**YOUR OBJECTIVE**
Return every line of the listing, exactly as it reads.

**MATERIAL FOR THE TASK**
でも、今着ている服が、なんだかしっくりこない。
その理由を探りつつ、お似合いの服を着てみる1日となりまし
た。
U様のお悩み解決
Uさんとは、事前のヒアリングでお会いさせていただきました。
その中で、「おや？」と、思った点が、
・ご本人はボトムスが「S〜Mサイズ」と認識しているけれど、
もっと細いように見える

**TASK OUTPUT**
でも、今着ている服が、なんだかしっくりこない。
その理由を探りつつ、お似合いの服を着てみる1日となりまし
た。
U様のお悩み解決
Uさんとは、事前のヒアリングでお会いさせていただきました。
その中で、「おや？」と、思った点が、
・ご本人はボトムスが「S〜Mサイズ」と認識しているけれど、
もっと細いように見える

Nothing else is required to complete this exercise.